● Dataset excerpts
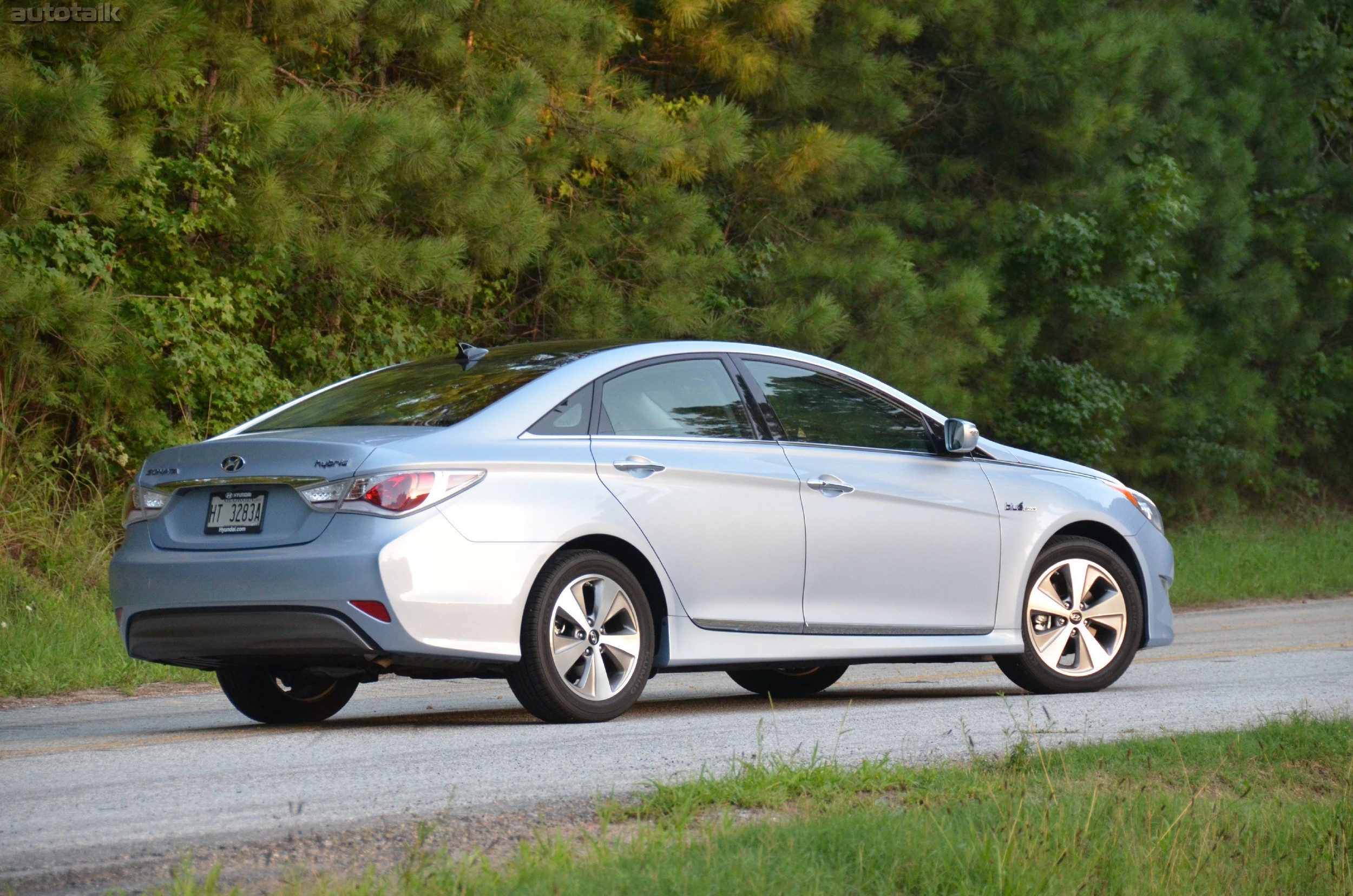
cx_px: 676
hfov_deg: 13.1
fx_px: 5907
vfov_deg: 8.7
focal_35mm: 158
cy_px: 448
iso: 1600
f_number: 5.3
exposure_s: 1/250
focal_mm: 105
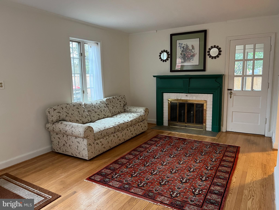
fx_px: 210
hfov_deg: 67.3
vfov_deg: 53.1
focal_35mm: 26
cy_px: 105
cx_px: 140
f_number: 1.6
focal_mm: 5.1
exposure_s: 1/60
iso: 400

● Task prompt
Each line of the listing must be restated word for word, and the pictures left out.

● Result
cx_px: 676
hfov_deg: 13.1
fx_px: 5907
vfov_deg: 8.7
focal_35mm: 158
cy_px: 448
iso: 1600
f_number: 5.3
exposure_s: 1/250
focal_mm: 105
fx_px: 210
hfov_deg: 67.3
vfov_deg: 53.1
focal_35mm: 26
cy_px: 105
cx_px: 140
f_number: 1.6
focal_mm: 5.1
exposure_s: 1/60
iso: 400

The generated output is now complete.